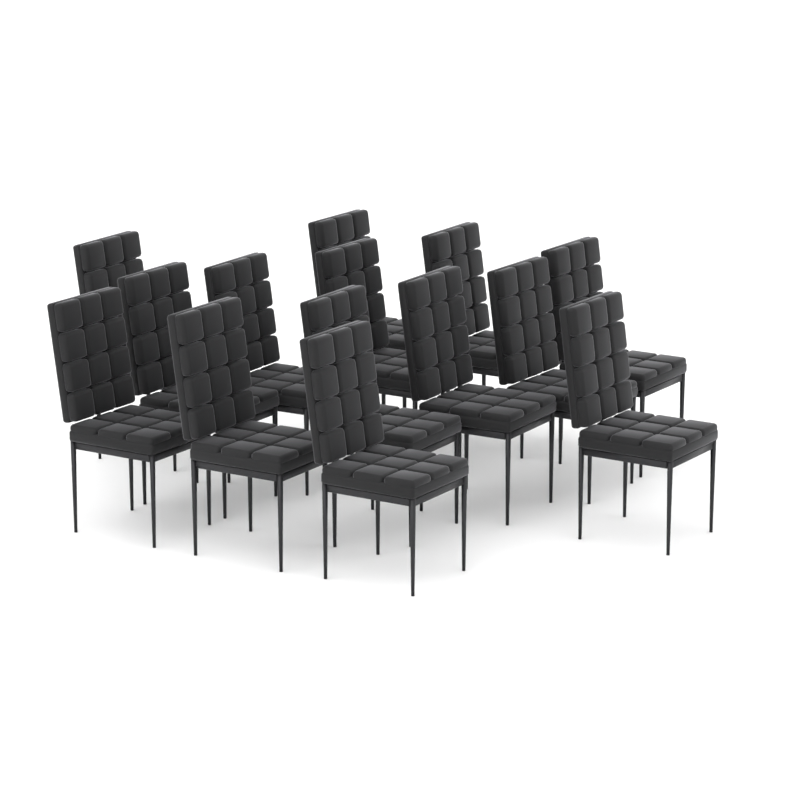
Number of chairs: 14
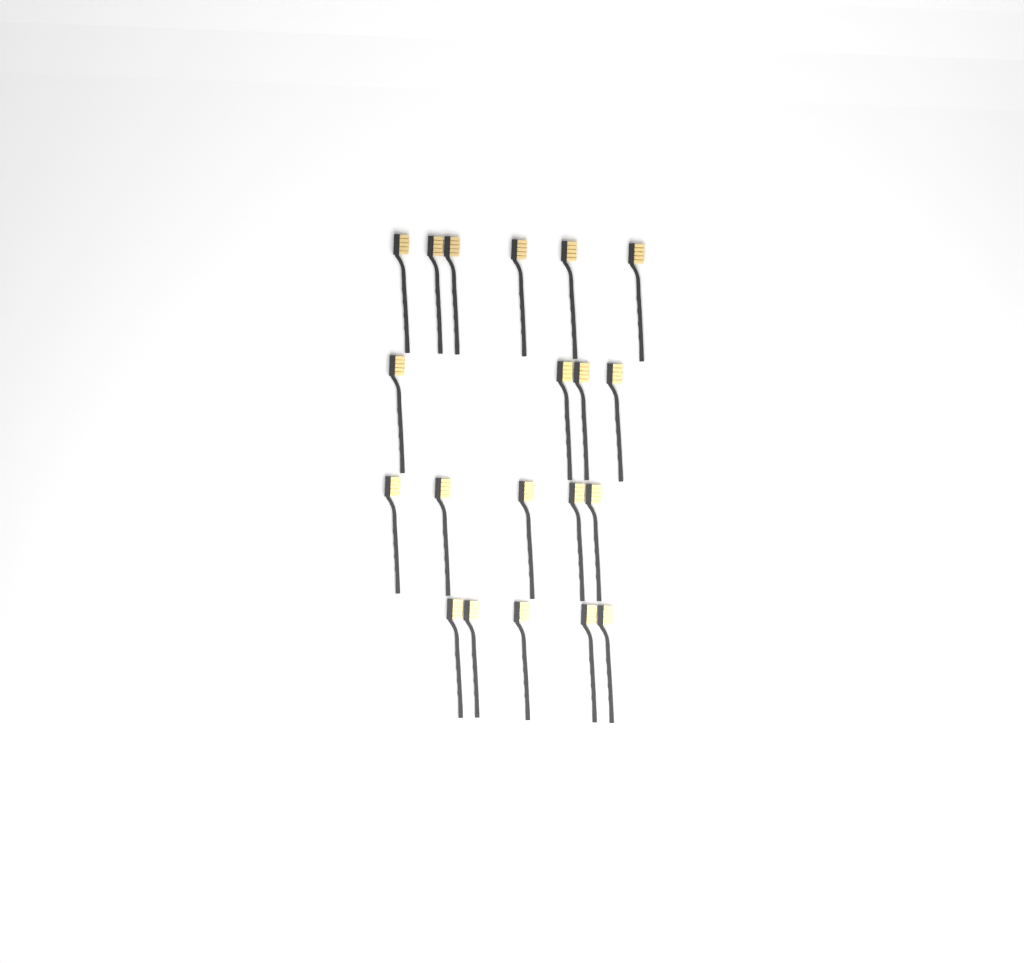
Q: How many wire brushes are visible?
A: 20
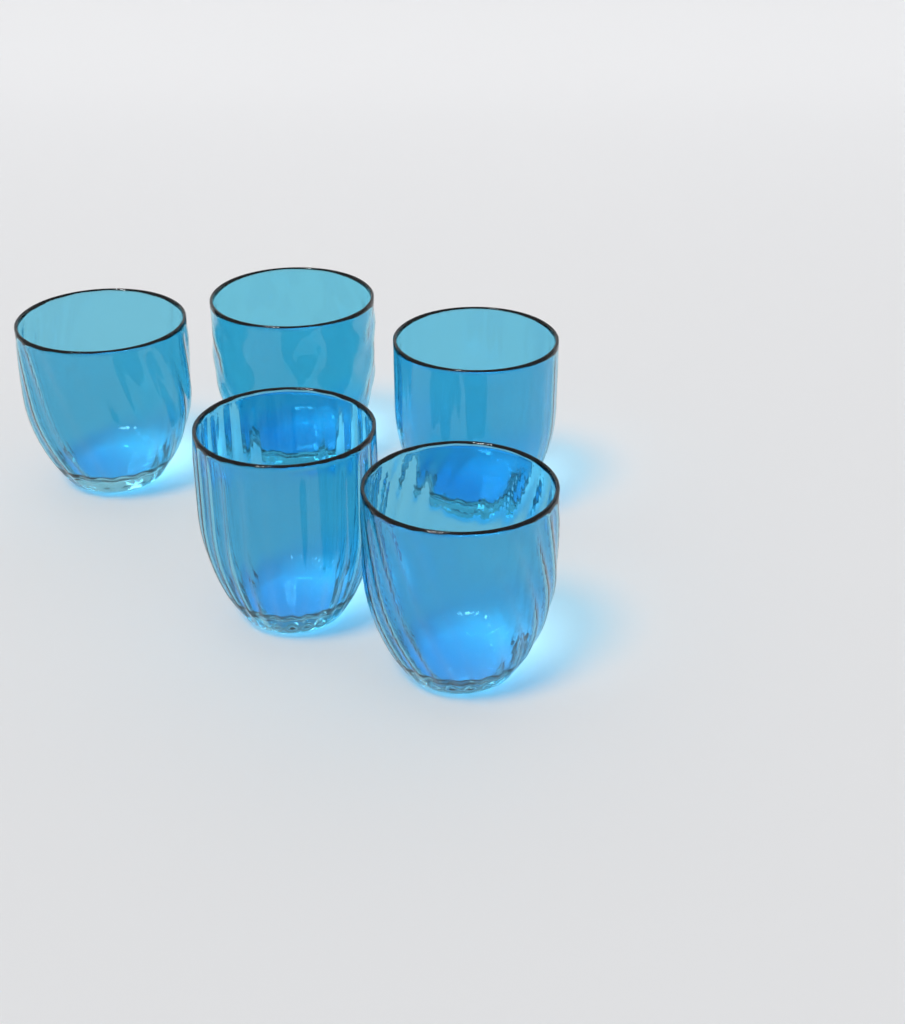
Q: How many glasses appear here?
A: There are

____________

REQUIREMENT — Rewrite all of the records above, replacing "How many" with "What number of" and keeping everything else unchanged. Leave out the pictures.

SOLVED EXERCISE —
Number of chairs: 14
Q: What number of wire brushes are visible?
A: 20
Q: What number of glasses appear here?
A: There are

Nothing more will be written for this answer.